Well, enough of the problems and challenges.  You’d think with all these circumstances we should be happy knowing that whatever we do it will be a contribution.  But we often still find ourselves in the “Laman and Lemuel” stage of spiritual immaturity and murmuring.  The only thing that brings us to our senses and ameliorates the concerns is when we are with the people and reminded of how little they have and how much of everything we have (wealth, education, opportunity, etc.).

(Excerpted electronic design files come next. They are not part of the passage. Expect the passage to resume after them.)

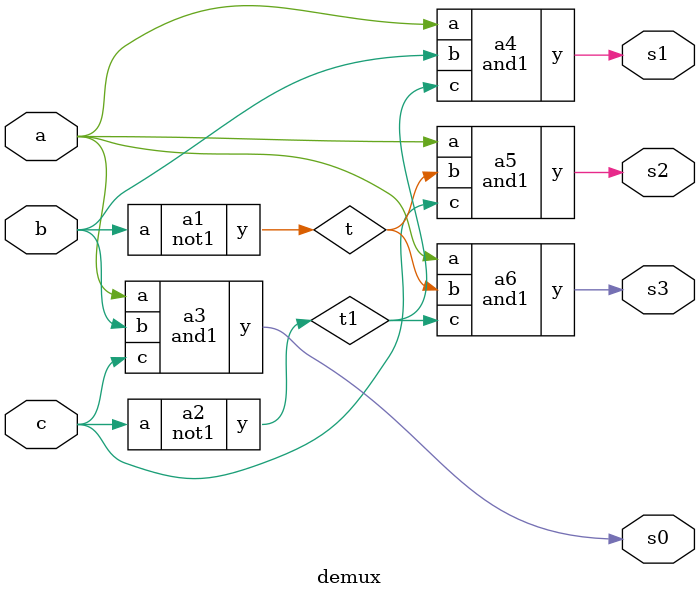
<source format=v>
module not1 (input wire a, output wire y);
assign y =! a;
endmodule

module and1(input wire a, b, c, output wire y);
assign y = a&b&c;
endmodule


module demux(input wire a,b,c, output wire s0, s1, s2, s3);
wire t,t1;
not1 a1(b,t);
not1 a2(c,t1);
and1 a3(a, b, c, s0);
and1 a4(a, b, t1, s1);
and1 a5(a, t, c, s2);
and1 a6(a, t, t1, s3);
endmodule

</source>
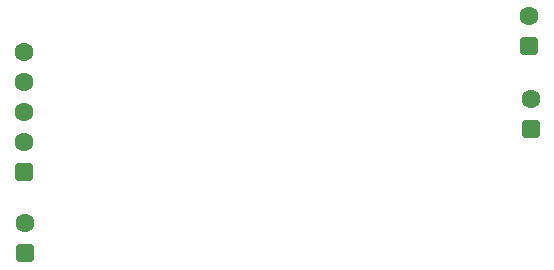
<source format=gbr>
G04*
G04 #@! TF.GenerationSoftware,Altium Limited,Altium Designer,23.3.1 (30)*
G04*
G04 Layer_Color=12632256*
%FSLAX44Y44*%
%MOMM*%
G71*
G04*
G04 #@! TF.SameCoordinates,C21C2CC1-9CAE-44D3-A5A2-357AACA34620*
G04*
G04*
G04 #@! TF.FilePolarity,Positive*
G04*
G01*
G75*
G04:AMPARAMS|DCode=40|XSize=1.6mm|YSize=1.6mm|CornerRadius=0.4mm|HoleSize=0mm|Usage=FLASHONLY|Rotation=90.000|XOffset=0mm|YOffset=0mm|HoleType=Round|Shape=RoundedRectangle|*
%AMROUNDEDRECTD40*
21,1,1.6000,0.8000,0,0,90.0*
21,1,0.8000,1.6000,0,0,90.0*
1,1,0.8000,0.4000,0.4000*
1,1,0.8000,0.4000,-0.4000*
1,1,0.8000,-0.4000,-0.4000*
1,1,0.8000,-0.4000,0.4000*
%
%ADD40ROUNDEDRECTD40*%
%ADD41C,1.6000*%
D40*
X918210Y640080D02*
D03*
X1344930Y815340D02*
D03*
X916940Y708660D02*
D03*
X1346200Y745490D02*
D03*
D41*
X918210Y665480D02*
D03*
X1344930Y840740D02*
D03*
X916940Y810260D02*
D03*
Y784860D02*
D03*
Y734060D02*
D03*
Y759460D02*
D03*
X1346200Y770890D02*
D03*
M02*

</source>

Two days ago we went to visit a less-active member who is 36 years old and has no arms (one finger grows out of his right shoulder).  He was so humble, and so sweet as we invited him back to Church.  He lives so far away that if he were to return to activity he’d likely have to move in with a relative somewhere nearer to town.  Think of the irony of our invitation – “Oh, you can do this even though you have no arms, must depend on others for food, and to succeed you only have to pick up and move to someone else’s home!”  But as we shared with him the invitation, we felt to promise him that the Lord would make it possible if he desired to return (we read 1 Nephi 3:7 and other similar promises).  As we shared with him, we were pricked in our own hearts with the scripture; “physician, heal thyself.”  We need to have more trust in the Lord, more faith to accept our circumstances, and less egocentric complaining about difficult things.  More than others, we need to apply the great advice President Hinckley’s father gave to him in a period of missionary discouragement: “Forget yourself and go to work.”  We often feel like complaining children who need to be taught a few lessons about the difficulties of life and about pulling up the boot-straps and trudging forward.  In that regard, our mission has taken all of the “accomplishments” and supposed spiritual maturity we thought we had and shaken us to the core with the reality that we have much to learn.  Things are more tenuous than stable, more difficult than pleasant, and our missionary success and happiness more fleeting that we could have imagined.  We are prayerful that we will succeed and aware that it will only happen with the Lord’s help, but that He is unlikely to give it while we are focused on our own difficulties.  We need more of the simple faith and dogged determined attitude of Nephi.